At this point, it hardly feels like a headline since it happens so cyclically: Republicans are once again trying to defund Planned Parenthood, the largest provider of reproductive health care and sex education in the United States.

Last Thursday, Politico reported that after nearly coming to an agreement on funding levels with House Democrats, House Republicans “reneged on women’s health issues” during a discussion on the annual health spending bill for 2018. They are demanding several policies that threaten health care, including cutting off federal funding to Planned Parenthood as well as eliminating a federal family planning program. This comes on heels of President Trump’s administration slashing funding for the Teen Pregnancy Prevention Program.

Articles revolving around the bill trickled into my newsfeed at the end of last week, quietly juxtaposed with the massive waves of pride, conversation and activity sweeping across the internet for International Women’s Day. Hearing news of this attack on women’s freedoms feels like a stinging reminder of just how far we still have to go. Despite our progress and sense of empowerment in so many spaces, women’s autonomy and lives continue to be at stake.

Make no mistake: If attempts to defund Planned Parenthood come to fruition, people will suffer, particularly women, people of color, communities of lower socioeconomic status and rural communities with geographic barriers to health care. National Public Radio explains that Planned Parenthood’s federal funding  comes from Medicaid reimbursements and Title X grants. “Defunding” the organization would immediately block low-income, uninsured people — who depend on public health programs — from accessing health care. And since near half of its revenue comes from government funding, Planned Parenthood would struggle to maintain its centers and services in the same capacity.

Planned Parenthood currently plays a central role in providing health care to millions of people across the country. According to its 2016-2017 annual report, the organization saw 2.4 million patients and provided 9.5 million services. It’s the largest provider of sex education in the United States and has programs for schools, families and professionals. It has also conducted research in reproductive health for over 100 years and provides services such as birth control, pregnancy testing, emergency contraception, abortions and referrals, sexually transmitted disease testing, treatment and vaccines, HIV testing and medication, and LGBTQ education.

Additonally,  Planned Parenthood provides critical services for people who don’t have other options. For example, 78 percent of its patients have incomes at or below 150 percent of the federal poverty level. According to the Guttmacher Institute, family planning health centers like Planned Parenthood are the only source of care for four in 10 women.

Brianna Jackson, a regional patient services associate for Planned Parenthood of Michigan and member of Planned Parenthood Advocates of Michigan, said in an interview that her interactions with patients remind her every single day of why she does her job: “Just today, I saw a patient who was coming in for an IUD (intrauterine device), which is usually standard. However, she is also homeless and is battling an eating disorder, depression and anxiety without medication. We got her signed up with Medicaid so she could have insurance moving forward to find a counselor and found her resources to go to a shelter if needed. We try and go beyond basic health care and address the patient and their needs as a person.”

Despite how much Planned Parenthood means to women’s health care, rights and education, anti-abortion activists have unleashed smear campaigns against the organization and lawmakers have relentlessly attempted to strip it of funding. But this crusade is nothing new. Planned Parenthood has been routinely demonized throughout its history, and its activities have been unfairly framed, time and time again, as morally objectionable.
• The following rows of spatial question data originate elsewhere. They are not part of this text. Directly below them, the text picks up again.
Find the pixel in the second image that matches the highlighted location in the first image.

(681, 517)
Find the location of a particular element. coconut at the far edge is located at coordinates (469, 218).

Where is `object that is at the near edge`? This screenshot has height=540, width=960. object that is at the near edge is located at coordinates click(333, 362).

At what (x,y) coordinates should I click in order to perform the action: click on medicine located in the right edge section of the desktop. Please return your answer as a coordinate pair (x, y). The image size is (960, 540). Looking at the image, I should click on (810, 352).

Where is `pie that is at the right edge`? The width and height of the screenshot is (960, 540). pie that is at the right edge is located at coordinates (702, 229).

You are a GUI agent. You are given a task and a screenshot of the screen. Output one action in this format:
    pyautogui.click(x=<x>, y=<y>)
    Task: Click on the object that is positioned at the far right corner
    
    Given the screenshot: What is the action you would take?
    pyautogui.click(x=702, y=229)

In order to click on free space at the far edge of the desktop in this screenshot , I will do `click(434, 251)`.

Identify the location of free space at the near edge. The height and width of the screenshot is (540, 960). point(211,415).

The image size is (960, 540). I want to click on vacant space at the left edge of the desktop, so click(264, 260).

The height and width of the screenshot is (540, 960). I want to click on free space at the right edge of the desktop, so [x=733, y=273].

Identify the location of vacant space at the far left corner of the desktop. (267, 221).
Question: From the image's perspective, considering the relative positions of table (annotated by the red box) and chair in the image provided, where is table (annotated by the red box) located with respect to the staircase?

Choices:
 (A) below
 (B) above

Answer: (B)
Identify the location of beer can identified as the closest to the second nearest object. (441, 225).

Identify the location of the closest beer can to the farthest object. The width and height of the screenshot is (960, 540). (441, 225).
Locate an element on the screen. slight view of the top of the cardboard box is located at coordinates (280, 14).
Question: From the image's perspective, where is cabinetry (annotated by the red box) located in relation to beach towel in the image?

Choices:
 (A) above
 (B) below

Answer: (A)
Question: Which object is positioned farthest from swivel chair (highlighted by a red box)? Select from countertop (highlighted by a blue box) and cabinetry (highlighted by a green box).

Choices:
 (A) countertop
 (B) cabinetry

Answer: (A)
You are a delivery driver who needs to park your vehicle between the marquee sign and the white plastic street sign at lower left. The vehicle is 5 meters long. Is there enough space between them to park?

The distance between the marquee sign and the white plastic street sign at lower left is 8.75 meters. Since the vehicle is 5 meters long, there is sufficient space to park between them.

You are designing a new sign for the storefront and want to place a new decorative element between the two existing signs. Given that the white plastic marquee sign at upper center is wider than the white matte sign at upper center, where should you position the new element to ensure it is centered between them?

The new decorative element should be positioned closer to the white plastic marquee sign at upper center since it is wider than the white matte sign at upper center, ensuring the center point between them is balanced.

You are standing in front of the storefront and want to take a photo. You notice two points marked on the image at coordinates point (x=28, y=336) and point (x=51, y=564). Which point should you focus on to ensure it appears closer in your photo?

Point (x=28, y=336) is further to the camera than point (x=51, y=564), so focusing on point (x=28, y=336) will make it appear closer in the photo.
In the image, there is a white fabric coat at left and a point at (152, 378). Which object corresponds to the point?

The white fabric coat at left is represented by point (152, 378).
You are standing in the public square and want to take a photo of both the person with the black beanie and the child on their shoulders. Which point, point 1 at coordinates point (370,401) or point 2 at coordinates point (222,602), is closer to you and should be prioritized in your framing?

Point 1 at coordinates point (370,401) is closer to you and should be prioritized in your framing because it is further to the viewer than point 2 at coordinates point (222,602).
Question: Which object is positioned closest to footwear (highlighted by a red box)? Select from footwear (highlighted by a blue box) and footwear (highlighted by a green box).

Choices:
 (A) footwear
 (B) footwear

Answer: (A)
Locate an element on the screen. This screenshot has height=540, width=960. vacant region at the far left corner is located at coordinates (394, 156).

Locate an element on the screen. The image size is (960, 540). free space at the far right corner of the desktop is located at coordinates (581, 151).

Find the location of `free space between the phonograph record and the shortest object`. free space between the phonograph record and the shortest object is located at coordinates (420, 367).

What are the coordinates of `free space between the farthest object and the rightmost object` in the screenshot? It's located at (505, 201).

Even its beginnings are rooted in fighting stigma. When Margaret Sanger opened the first birth control clinic in the United States in 1916 and distributed birth control as well as health information to women, she and her staff were arrested within two weeks for distributing the materials. (This clinic was later organized into what would become Planned Parenthood after national attention was brought to her cause). And since the 1970s, many state and federal attacks have been made to circumvent access to abortions and criticize Planned Parenthood for being a significant provider of abortion services.

The common denominator? An ideological push that views women as second-class citizens. Yesterday, it was birth control. Today, it’s abortion. Tomorrow, it might be something else critical to women’s health.

Jackson says of the consistent attacks: “At the end of the day, we want to offer comprehensive women’s health care, and some people really don’t like that. Because of the fact that we offer abortion services, because we’re such a large organization and because we receive federal money, we’re being attacked. But we are never going to stop abortion services just so the attacks stop. Safe and legal abortions are part of women’s health care and part of their rights.”

This new threat of defunding is particularly worrisome due to the Trump administration laying the groundwork to roll back protection of abortion rights. But we must be resilient, we must support women and we must fight for organizations that do critical work for women. I stand with Planned Parenthood.